Buying foreign bonds will be unnecessary under the next Bank of Japan governor, Prime Minister Shinzo Abe said Wednesday, backing away from a proposal that other nations alleged was an attempt to weaken the yen.
“We decided to consider this (last) November,” Abe told an Upper House Budget Committee session, referring to a proposal by the Liberal Democratic Party to set up a fund to buy foreign bonds. The LDP was the main opposition party at the time. It returned to power in the December general election. “The need for this will basically disappear once we get the new BOJ governor and deputies in March.”
Avoiding foreign bond purchases would limit tension with other Group of 20 nations that pledged this week to refrain from targeting exchange rates for competitive purposes. The yen is swinging as investors assess the limits of the economic campaign dubbed “Abenomics” as Abe prepares to choose the next BOJ governor next week.

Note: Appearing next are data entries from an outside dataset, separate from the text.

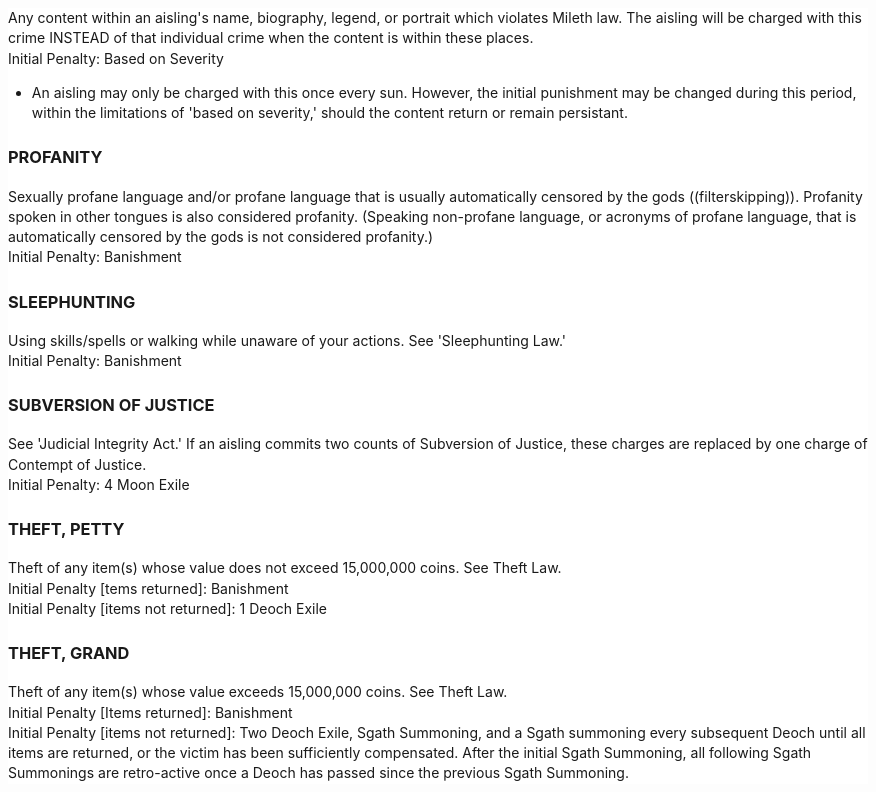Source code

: Any content within an aisling's name, biography, legend, or portrait which violates Mileth law. The aisling will be charged with this crime INSTEAD of that individual crime when the content is within these places.  
Initial Penalty: Based on Severity

- An aisling may only be charged with this once every sun. However, the initial punishment may be changed during this period, within the limitations of 'based on severity,' should the content return or remain persistant.

### PROFANITY

Sexually profane language and/or profane language that is usually automatically censored by the gods ((filterskipping)). Profanity spoken in other tongues is also considered profanity. (Speaking non-profane language, or acronyms of profane language, that is automatically censored by the gods is not considered profanity.)  
Initial Penalty: Banishment

### SLEEPHUNTING

Using skills/spells or walking while unaware of your actions. See 'Sleephunting Law.'  
Initial Penalty: Banishment

### SUBVERSION OF JUSTICE

See 'Judicial Integrity Act.' If an aisling commits two counts of Subversion of Justice, these charges are replaced by one charge of Contempt of Justice.  
Initial Penalty: 4 Moon Exile

### THEFT, PETTY

Theft of any item(s) whose value does not exceed 15,000,000 coins. See Theft Law.  
Initial Penalty [tems returned]: Banishment  
Initial Penalty [items not returned]: 1 Deoch Exile

### THEFT, GRAND

Theft of any item(s) whose value exceeds 15,000,000 coins. See Theft Law.  
Initial Penalty [Items returned]: Banishment  
Initial Penalty [items not returned]: Two Deoch Exile, Sgath Summoning, and a Sgath summoning every subsequent Deoch until all items are returned, or the victim has been sufficiently compensated. After the initial Sgath Summoning, all following Sgath Summonings are retro-active once a Deoch has passed since the previous Sgath Summoning.
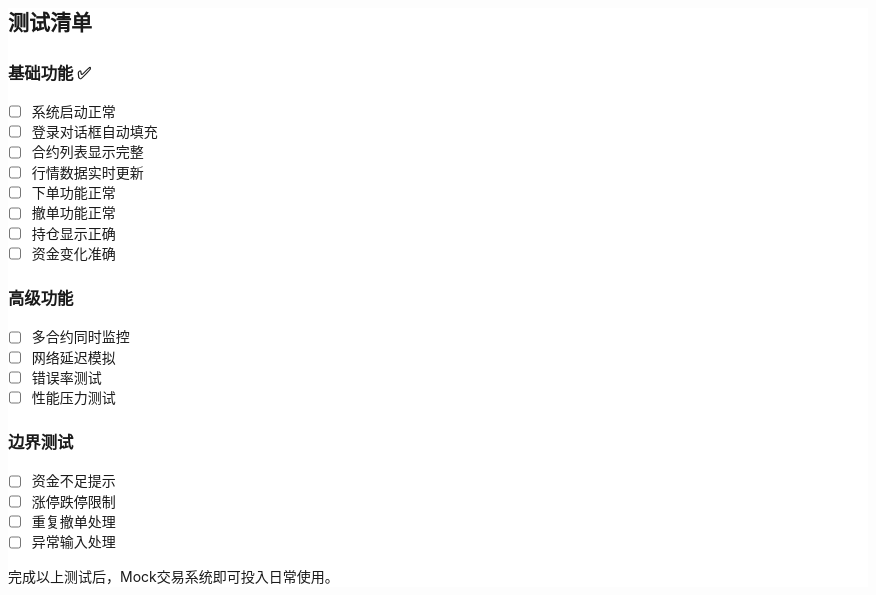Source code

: ## 测试清单

### 基础功能 ✅
- [ ] 系统启动正常
- [ ] 登录对话框自动填充
- [ ] 合约列表显示完整
- [ ] 行情数据实时更新
- [ ] 下单功能正常
- [ ] 撤单功能正常
- [ ] 持仓显示正确
- [ ] 资金变化准确

### 高级功能
- [ ] 多合约同时监控
- [ ] 网络延迟模拟
- [ ] 错误率测试
- [ ] 性能压力测试

### 边界测试
- [ ] 资金不足提示
- [ ] 涨停跌停限制
- [ ] 重复撤单处理
- [ ] 异常输入处理

完成以上测试后，Mock交易系统即可投入日常使用。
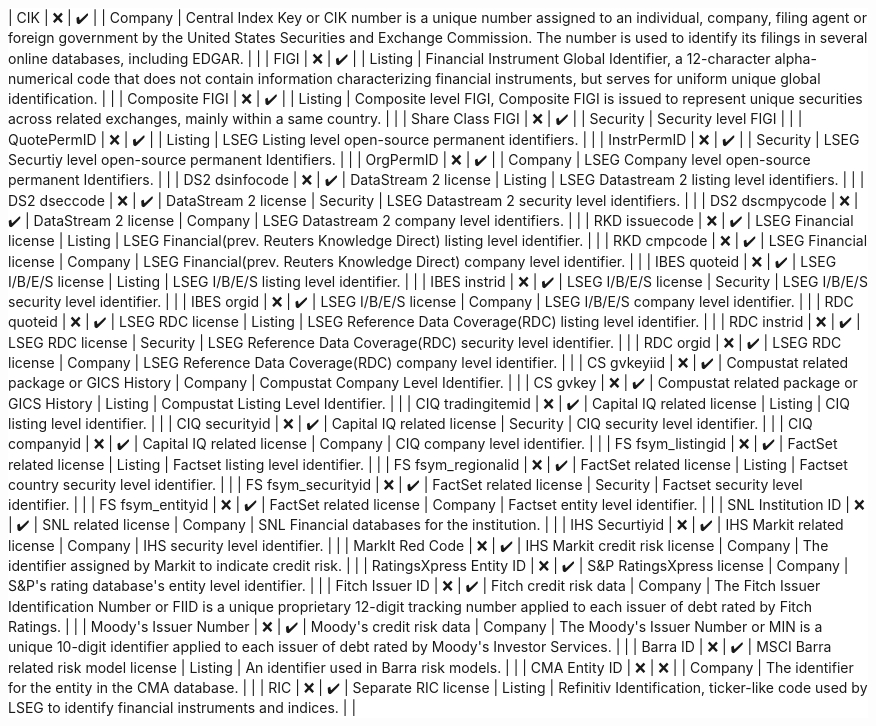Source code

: | CIK | ❌ | ✔️ | | Company | Central Index Key or CIK number is a unique number assigned to an individual, company, filing agent or foreign government by the United States Securities and Exchange Commission. The number is used to identify its filings in several online databases, including EDGAR. |  |
| FIGI | ❌ | ✔️ | | Listing | Financial Instrument Global Identifier, a 12-character alpha-numerical code that does not contain information characterizing financial instruments, but serves for uniform unique global identification. |  |
| Composite FIGI | ❌ | ✔️ | | Listing | Composite level FIGI, Composite FIGI is issued to represent unique securities across related exchanges, mainly within a same country. |  |
| Share Class FIGI | ❌ | ✔️ | | Security | Security level FIGI |  |
| QuotePermID | ❌ | ✔️ | | Listing | LSEG Listing level open-source permanent identifiers. | |
| InstrPermID | ❌ | ✔️ | | Security | LSEG Securtiy level open-source permanent Identifiers. | |
| OrgPermID | ❌ | ✔️ | | Company | LSEG Company level open-source permanent Identifiers. | |
| DS2 dsinfocode | ❌ | ✔️ | DataStream 2 license | Listing | LSEG Datastream 2 listing level identifiers. | |
| DS2 dseccode | ❌ | ✔️ | DataStream 2 license | Security | LSEG Datastream 2 security level identifiers. | |
| DS2 dscmpycode | ❌ | ✔️ | DataStream 2 license | Company | LSEG Datastream 2 company level identifiers. | |
| RKD issuecode | ❌ | ✔️ | LSEG Financial license | Listing | LSEG Financial(prev. Reuters Knowledge Direct) listing level identifier. | |
| RKD cmpcode | ❌ | ✔️ | LSEG Financial license | Company | LSEG Financial(prev. Reuters Knowledge Direct) company level identifier. | |
| IBES quoteid | ❌ | ✔️ | LSEG I/B/E/S license | Listing | LSEG I/B/E/S listing level identifier. | |
| IBES instrid | ❌ | ✔️ | LSEG I/B/E/S license | Security | LSEG I/B/E/S security level identifier. | |
| IBES orgid | ❌ | ✔️ | LSEG I/B/E/S license | Company | LSEG I/B/E/S company level identifier. | |
| RDC quoteid | ❌ | ✔️ | LSEG RDC license | Listing | LSEG Reference Data Coverage(RDC) listing level identifier. | |
| RDC instrid | ❌ | ✔️ | LSEG RDC license | Security | LSEG Reference Data Coverage(RDC) security level identifier. | |
| RDC orgid | ❌ | ✔️ | LSEG RDC license | Company | LSEG Reference Data Coverage(RDC) company level identifier. | |
| CS gvkeyiid | ❌ | ✔️ | Compustat related package or GICS History | Company | Compustat Company Level Identifier. |  |
| CS gvkey | ❌ | ✔️ | Compustat related package or GICS History | Listing | Compustat Listing Level Identifier. |  |
| CIQ tradingitemid | ❌ | ✔️ | Capital IQ related license | Listing | CIQ listing level identifier. | |
| CIQ securityid | ❌ | ✔️ | Capital IQ related license | Security | CIQ security level identifier. | |
| CIQ companyid | ❌ | ✔️ | Capital IQ related license | Company | CIQ company level identifier. | |
| FS fsym_listingid | ❌ | ✔️ | FactSet related license | Listing | Factset listing level identifier. |  |
| FS fsym_regionalid | ❌ | ✔️ | FactSet related license | Listing | Factset country security level identifier. |  |
| FS fsym_securityid | ❌ | ✔️ | FactSet related license | Security | Factset security level identifier. |  |
| FS fsym_entityid | ❌ | ✔️ | FactSet related license | Company | Factset entity level identifier. |  |
| SNL Institution ID | ❌ | ✔️ | SNL related license | Company | SNL Financial databases for the institution. |  |
| IHS Securtiyid | ❌ | ✔️ | IHS Markit related license | Company | IHS security level identifier. |  |
| MarkIt Red Code | ❌ | ✔️ | IHS Markit credit risk license | Company | The identifier assigned by Markit to indicate credit risk. |  |
| RatingsXpress Entity ID | ❌ | ✔️ | S&P RatingsXpress license | Company | S&P's rating database's entity level identifier. |  |
| Fitch Issuer ID | ❌ | ✔️ | Fitch credit risk data | Company | The Fitch Issuer Identification Number or FIID is a unique proprietary 12-digit tracking number applied to each issuer of debt rated by Fitch Ratings. |  |
| Moody's Issuer Number | ❌ | ✔️ | Moody's credit risk data | Company | The Moody's Issuer Number or MIN is a unique 10-digit identifier applied to each issuer of debt rated by Moody's Investor Services. |  |
| Barra ID | ❌ | ✔️ | MSCI Barra related risk model license | Listing | An identifier used in Barra risk models. |  |
| CMA Entity ID | ❌ | ❌ | | Company | The identifier for the entity in the CMA database. |  |
| RIC | ❌ | ✔️ | Separate RIC license | Listing | Refinitiv Identification, ticker-like code used by LSEG to identify financial instruments and indices. |  |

“This effectively removes foreign bond buying as a policy option for Abe,” said Norio Miyagawa, a senior economist at Mizuho Securities Research and Consulting Co. in Tokyo. “The G-20 statement suggests that aiming to guide the yen lower by verbal intervention or other means . . . cannot be accepted.”
The LDP, which Abe heads, last year proposed a fund to buy foreign bonds that would involve the BOJ, the Finance Ministry and private investors.